High short-term risks in the non-financial sector are also due to the acceleration of real estate prices, which, coupled with an uncertain economic outlook and potential growth of household debt servicing burden amid tightened financing conditions and a drop in real income, strengthens the risk of turnover in the real estate market. Short-term risks in the non-financial sector have been partially mitigated by continued good results of the corporate sector. However, favourable trends are not equally distributed across activities.

In contrast with the risks from the macroeconomic environment, the recovery of profitability and continued favourable developments of other key indicators of the operations and resilience of credit institutions, coupled with a decrease in the share of non-performing loans, have reduced short-term risks in the financial sector. In addition, in view of the EU Council’s Decision on the adoption by Croatia of the euro on 1 January 2023, adopted yesterday, the structural vulnerabilities of the financial and non-financial sectors resulting from currency and currency-induced credit risk have been reduced. The continuation of the euro introduction process may be expected to bring about additional favourable effects that will mitigate the financing cost growth, although these effects have already been partly included in the existing financing conditions for the domestic non-financial sector.

There was no need for the adjustment of CNB’s macroprudential policy measures in the second quarter of 2022. Specifically, due to rising cyclical vulnerabilities, the countercyclical buffer rate was increased at the beginning of the year, so that the currently announced level of 0.5% is assessed as appropriate. The CNB continues to monitor trends in cyclical risks in order to be able to further adjust its macroprudential instruments if necessary.

The CNB Council adopted the Decision on amendments to the Decision on reserve requirements and the CNB Governor adopted the Decision on amendments to the Decision on the minimum required amount of foreign currency claims, Decision on reporting on money market and the Decision on reporting on the market in foreign means of payment. 

These decisions were adopted within the preparations for the introduction of the euro on 1 January 2023. The Decision on amendments to the Decision on reserve requirements prescribes the lowering of the reserve requirement calculation rate from 9% to 5% as of 10 August 2022 and its lowering from 5% to 1% as of 14 December 2022 as well as switching to 100% reserve requirement maintenance on accounts in the CLVSP for the kuna component of reserve requirements, i.e., for the foreign exchange component on accounts in TARGET. The total decrease in reserve requirements will amount to HRK 34.2bn.

The Decision on amendments to the Decision on the minimum required amount of foreign currency claims introduces a gradual revocation of the maintenance of foreign currency liabilities by foreign currency claims in two phases: as of August 2022 the minimum maintenance percentage is reduced from 17% to 8.5% and as of December 2022 the obligation is revoked. The revocation of this decision will enable banks to freely use a part of foreign assets in the amount  of approximately EUR 5bn.

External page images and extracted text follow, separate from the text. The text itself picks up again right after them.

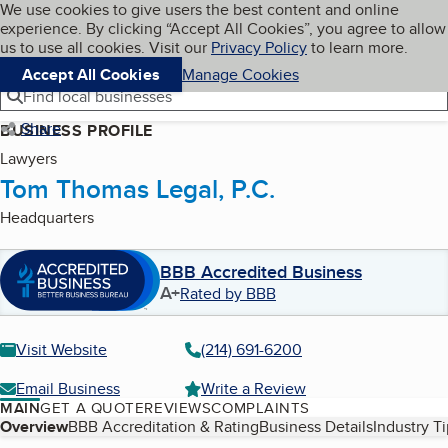
Cookies on BBB.org
We use cookies to give users the best content and online
My BBB
experience. By clicking “Accept All Cookies”, you agree to allow
Skip to main content
Navigation menu
Menu
us to use all cookies. Visit our
Privacy Policy
to learn more.
Accept All Cookies
Manage Cookies
Find local businesses
Share
BUSINESS PROFILE
Lawyers
Tom Thomas Legal, P.C.
Headquarters
BBB Accredited Business
A+
Rated by BBB
Visit Website
(214) 691-6200
Email Business
Write a Review
MAIN
GET A QUOTE
REVIEWS
COMPLAINTS
Table of Contents
Overview
BBB Accreditation & Rating
Business Details
Industry T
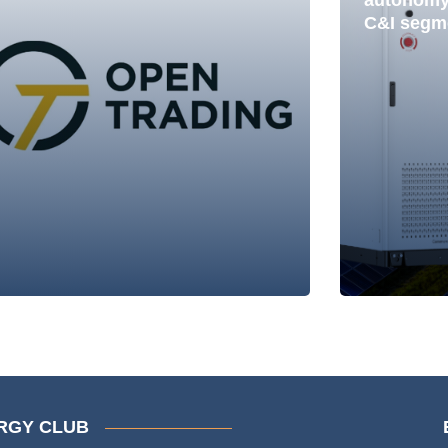
autonomy 
C&I segm
RGY CLUB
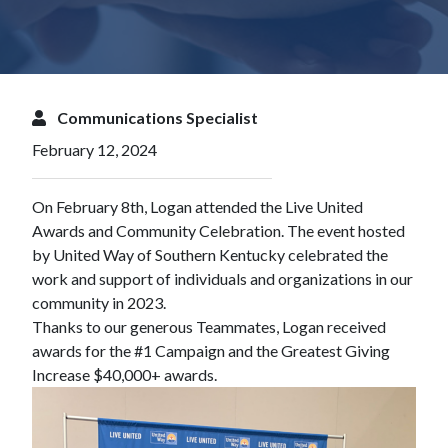
Communications Specialist
February 12, 2024
On February 8th, Logan attended the Live United
Awards and Community Celebration. The event hosted
by
United Way of Southern Kentucky
celebrated the
work and support of individuals and organizations in our
community in 2023.
Thanks to our generous Teammates,
Logan
received
awards for the #1 Campaign and the Greatest Giving
Increase $40,000+ awards.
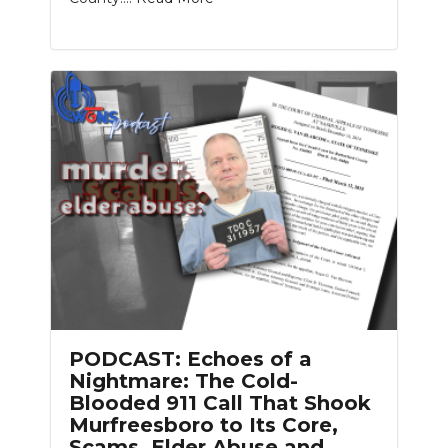
PODCAST: Echoes of a
Nightmare: The Cold-
Blooded 911 Call That Shook
Murfreesboro to Its Core,
Scams, Elder Abuse and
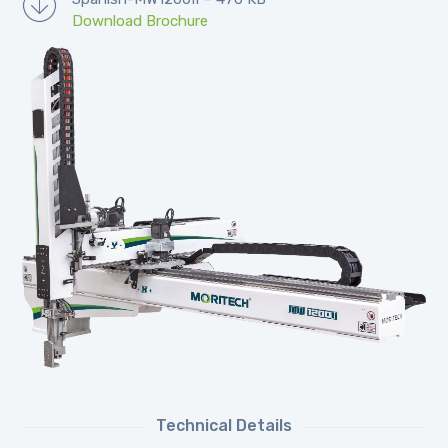
Download Brochure
Technical Details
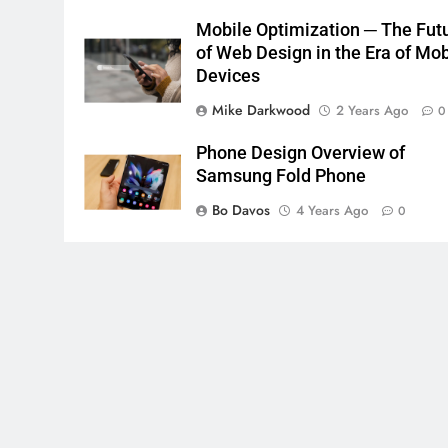
Mobile Optimization ─ The Fut
of Web Design in the Era of Mob
Devices
Mike Darkwood
2 Years Ago
0
Phone Design Overview of
Samsung Fold Phone
Bo Davos
4 Years Ago
0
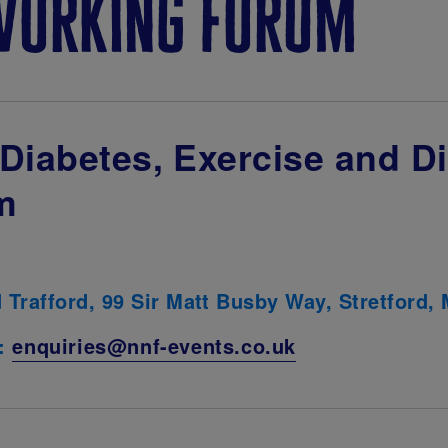
working forum
Diabetes, Exercise and Di
m
d Trafford, 99 Sir Matt Busby Way, Stretford
l:
enquiries@nnf-events.co.uk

The new Decision on reporting on money market and Decision on reporting on the market in foreign means of payment, which come into force on the euro introduction day, have been amended in accordance with the new circumstances. 

The CNB Council extended its approval to the Supervisory Board of OTP banka d.d. to appoint  Nikola Mikša as Member of the Management Board of the bank. The approval was also given to the Supervisory Board of KentBank d.d. for appointing Nikolina Cvitanović as Member of the Management Board of the bank and to the Supervisory Board of Privredna banka Zagreb d.d. for appointing Hrvoje Dajak as Member of the Management Board of the same bank.

The Council also approved the Croatian Mint report for 2021 and adopted the Decision on the main features and releasing into circulation of the 25 kuna commemorative circulation coin Pelješki most, 2022.